Saturday, July 4, 2009

Obituary: Prof Haroub Othman







When I heard about Professor Haroub Othman’s death on June 28th I was overwhelmed with an extraordinary sense of grief and personal loss, he was widely regarded as the outstanding representative of the post-structuralist left in Tanzania. And what consolation is there for the passing of a great man?



He does not leave behind a great void rather a heaviness of spirit, a weight almost unbearable that mercilessly seems to crush the heart and render each breath an ordeal. Above all, he was the most articulate and visible advocate of Zanzibar in mainland Tanzania, where it earned him many enemies within the ruling elite.


But Haroub Othman was not just a great scholar; he was a brilliant mind, an ardent nationalist, an advocate of justice, a free spirit, an unrelenting force for integrity, an uncompromising fighter on behalf of human dignity, and all the other sets of superlative depictions that he so aptly deserves. It is easy to say we still have his ideas, books, lectures at University of Dar es Salaam and else where, the records of the debates he waged around the world.


But Haroub Othman was a writer you loved as a whole person. You loved the way his laugh filled the room, his confident walk, the easy, mellifluous voice and the sometimes merciless sarcasm from which he would not spare himself. We will read Haroub’s works over and over again, and will commemorate his memory in the years to come. But it is hard knowing we will no longer watch him striding into battle, stripping off the varnish from insidious words and tearing the mask from the face of corruption.

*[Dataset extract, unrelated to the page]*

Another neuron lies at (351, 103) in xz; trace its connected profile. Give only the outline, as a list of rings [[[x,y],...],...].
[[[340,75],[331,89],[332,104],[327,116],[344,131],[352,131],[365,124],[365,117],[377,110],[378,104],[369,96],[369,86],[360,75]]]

He had a gentle identification with the oppressed and an intimidating rage against the oppressor, a warm embrace for the victim and a cold rejection of the culprit, a love for the post-union Zanzibar and all that its struggle stood for, and a total loathing for discrimination, racism and the degradation of human life and rights.


Haroub Othman was no saint. His ideas were not above criticism or debate. To my mind, there is something in these criticisms, but this was not the real point of his scholarly works. For Haroub Othman’s real achievement is to have defined what I will call, the will to dispossess that is at the heart of this scholarship. His writings are properly situated in the politics of dispossession that have their springboard in his Zanzibar origins. To understand his significance properly is to understand the recent history of Zanzibar.

However what is beyond discussion, though, is that Haroub Othman was as great an advocate of his people as he was a champion of knowledge in the service of humanity, of the image of the intellectual, of the victims of neo-colonialism and of the wretched of the developing world. He was a formidable and honourable adversary, even when facing those who lacked honour. Nor did he shrink from subjecting his ideas to renewed scrutiny whenever new knowledge seemed to call for revision, which, perhaps, is one of the most important marks of a sincere and dedicated thinker. Not only did he take an amazing delight in knowledge, he was one of the few who sought to discover the world through literature. He was the model of the peripatetic philosopher, indefatigable and tenacious as he raised the banner of a humanitarian aesthetic.


Haroub Othman may have been "out of place" as his personal narrative encapsulated this unique form of Zanzibarian displacement, but he has always been "in place" for those of us who dared to take his genius and friendship for granted.


In addition to the unbearable burden of his death, we have to bear the knowledge that we had never been prepared to accept it. For a man who has been described by some as "the conscience of Zanzibar," his ultimate absence requires the greater affirmation of all that he had represented, both in the consciousness of a nation and in the hearts of those who loved him.

The list of names and of graveyards will grow larger. The names will increase so we decrease and no one knows where they will die. Haroub Othman's is another grave out of place, another funeral away from the homeland he dreamt about. When we lose a person in such a way sorrow gives way to anger. I am angry because it doesn't make sense that we have to circumnavigate the globe in order to put a flower on every grave containing a creative talent from Zanzibar.


As a man of courage, graciousness, hope and dedication, his memory will remain forever in our hearts.

May his soul rest in peace.

4 comments:

salama said...

It's a suddening burden, and quite an unfortunate experience everytime we lose somebody in our lives, let alone when we lose someone like him. I didn't know him but, It feels like a vital part of us, which can't and will never be replaced, has been taken away from us.
May his family get strengh and courage to take each day at a time around this time and..

May he rest in Peace.

Iddy said...

I never met Prof Haroub Othman, however i read some of his works. You can tell about the man from his writing. His publications shows the quality of sincerity and humbleness embedded in his soul and mind.

I believe Tanzania and global community will miss him.
R.I.P Prof Haroub Othman.

ally said...

it was really sad moment to hear that our beloved comrade passed away, though we know it has happens, he usually told during lectures that " he has played his part through imparting us knowledge so he need us to play our role/part...to fulfill the equality Dream"
may his soul rest in peace, ALUTA CONTINUA.. Ally hassan former udsm student

also visit wwww.mawazoyetu-ally.blogspot.com

thanx

tahir h said...

Came across this today, well written, asante.